**Texte**:
▼

Covid-19 : que sait-on de "B117" et "V2", les deux variants du virus qui inquiètent tant les scientifiques ?

5 MINUTES POUR COMPRENDRE. Les scientifiques ont observé de multiples mutations du Sars-CoV-2 depuis son apparition, et la grande majorité est sans conséquence. Mais deux de ces variants, apparus dans deux hémisphères opposés, l'un au Royaume-Uni (B117), l'autre en Afrique du Sud (V2), intriguent les chercheurs. Ils ont repéré sur les deux souches une même mutation nommée N501Y, qui décuplerait la capacité de transmission du virus. Voici un résumé de l'état des connaissances et des interrogations en cours dans la communauté scientifique.
(Crédits : POOL)

L'émergence au Royaume-Uni et en Afrique du Sud de deux nouveaux variants du Sars-CoV-2, plus contagieux selon les premières données, inquiète au plus haut point la communauté internationale. Le point sur ces deux mutations.

1. Deux variants sous surveillance avec la même mutation "N501Y"

Tous les virus mutent. Ces mutations sont des modifications qui interviennent lorsqu'ils se répliquent.

Les scientifiques ont observé de multiples mutations du Sars-CoV-2 depuis son apparition, la grande majorité sans conséquence, mais certaines peuvent lui donner un avantage pour sa survie, dont une plus grande transmissibilité.

▲

[Données recueillies]
▼

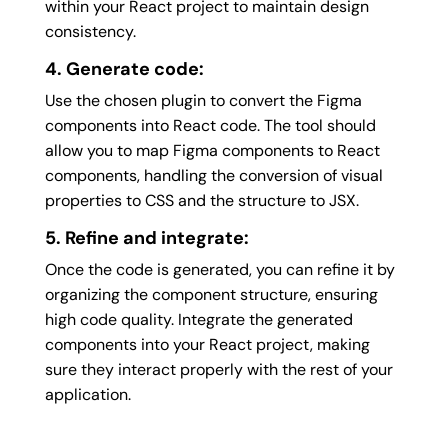
within your React project to maintain design
consistency.
4. Generate code:
Use the chosen plugin to convert the Figma
components into React code. The tool should
allow you to map Figma components to React
components, handling the conversion of visual
properties to CSS and the structure to JSX.
5. Refine and integrate:
Once the code is generated, you can refine it by
organizing the component structure, ensuring
high code quality. Integrate the generated
components into your React project, making
sure they interact properly with the rest of your
application.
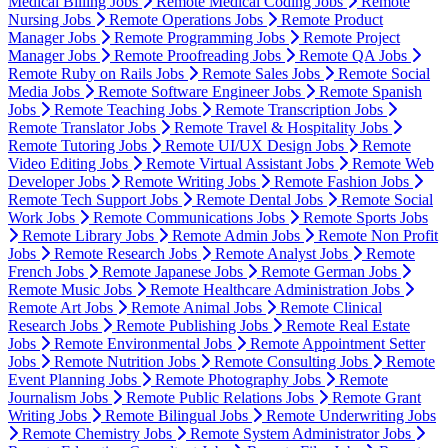
Medical Billing Jobs
Remote Medical Coding Jobs
Remote
Nursing Jobs
Remote Operations Jobs
Remote Product
Manager Jobs
Remote Programming Jobs
Remote Project
Manager Jobs
Remote Proofreading Jobs
Remote QA Jobs
Remote Ruby on Rails Jobs
Remote Sales Jobs
Remote Social
Media Jobs
Remote Software Engineer Jobs
Remote Spanish
Jobs
Remote Teaching Jobs
Remote Transcription Jobs
Remote Translator Jobs
Remote Travel & Hospitality Jobs
Remote Tutoring Jobs
Remote UI/UX Design Jobs
Remote
Video Editing Jobs
Remote Virtual Assistant Jobs
Remote Web
Developer Jobs
Remote Writing Jobs
Remote Fashion Jobs
Remote Tech Support Jobs
Remote Dental Jobs
Remote Social
Work Jobs
Remote Communications Jobs
Remote Sports Jobs
Remote Library Jobs
Remote Admin Jobs
Remote Non Profit
Jobs
Remote Research Jobs
Remote Analyst Jobs
Remote
French Jobs
Remote Japanese Jobs
Remote German Jobs
Remote Music Jobs
Remote Healthcare Administration Jobs
Remote Art Jobs
Remote Animal Jobs
Remote Clinical
Research Jobs
Remote Publishing Jobs
Remote Real Estate
Jobs
Remote Environmental Jobs
Remote Appointment Setter
Jobs
Remote Nutrition Jobs
Remote Consulting Jobs
Remote
Event Planning Jobs
Remote Photography Jobs
Remote
Journalism Jobs
Remote Public Relations Jobs
Remote Grant
Writing Jobs
Remote Bilingual Jobs
Remote Underwriting Jobs
Remote Chemistry Jobs
Remote System Administrator Jobs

▲

**Tâches demandées**:
1 – Résumez en deux phrases le texte sur les variants du Covid-19.
2 – Répondez à ces questions d'après le texte sur les variants du Covid-19.
(a) Dans quel pays le variant B117 est-il apparu ?
(b) Quel nom porte la mutation repérée sur les deux souches ?
(c) À quel moment les mutations d'un virus interviennent-elles ?
3 – Poursuivez le texte sur les variants du Covid-19 à partir de sa dernière phrase.

**Résultats par tâche**:
1 – Depuis l'apparition du Sars-CoV-2, les scientifiques en ont observé de multiples mutations, pour la plupart sans conséquence. Deux variants plus contagieux selon les premières données inquiètent pourtant : B117, apparu au Royaume-Uni, et V2, apparu en Afrique du Sud, tous deux porteurs de la mutation N501Y, qui décuplerait la capacité de transmission du virus.

2 –
(a) Au Royaume-Uni.
(b) N501Y.
(c) Lorsque le virus se réplique.

3 –
Détecté en novembre au Royaume-Uni, le variant B.1.1.7, désormais appelé VOC 202012/01, trouve "probablement" son origine dans le sud-est de l'Angleterre en septembre, selon l'Imperial College de Londres.

Il s'est rapidement étendu dans tout le Royaume-Uni et a désormais été détecté dans des dizaines de pays, depuis les États-Unis jusqu'à la Corée du Sud en passant par l'Inde, la France ou le Danemark.

| Lire aussi: Coronavirus : Véran annonce entre 10 et 15 cas du variant anglais du virus en France (Olivier Véran sur RTL le mardi 5 janvier 2021)

La plupart de ces cas sont liés au Royaume-Uni, mais pour quelques-uns, aucun lien avec ce pays n'a pu être retracé, ce qui prouve que ce variant s'est déjà implanté localement. C'est ce qui se passe au Danemark, un des pays qui séquence le plus d'échantillons, où 86 cas ont été identifiés (avec une fréquence en hausse).

Un autre variant, appelé 501.V2, est désormais majoritaire en Afrique du Sud. Il a été détecté dans des échantillons remontant au mois d'octobre, puis a été repéré dans quelques autres pays du monde, notamment le Royaume-Uni et la France.

Pour les deux variants, les cas sont probablement sous-estimés, selon les experts.

Ces deux variants présentent plusieurs mutations dont l'une, nommée N501Y, est au centre de toutes les attentions. Elle se situe sur la protéine spike du coronavirus, une pointe à sa surface qui lui permet de s'attacher au récepteur ACE2 des cellules humaines pour les pénétrer et joue ainsi un rôle clé dans l'infection virale.

Cette mutation N501Y est connue pour augmenter les capacités d'attachement du virus au récepteur ACE2. "Il n'y a pas de relation clairement établie entre l'attachement à l'ACE2 et une transmissibilité accrue, mais il est plausible qu'une telle relation existe", estime le Centre européen de prévention et de contrôle des maladies (ECDC).

2. Sont-ils plus transmissibles?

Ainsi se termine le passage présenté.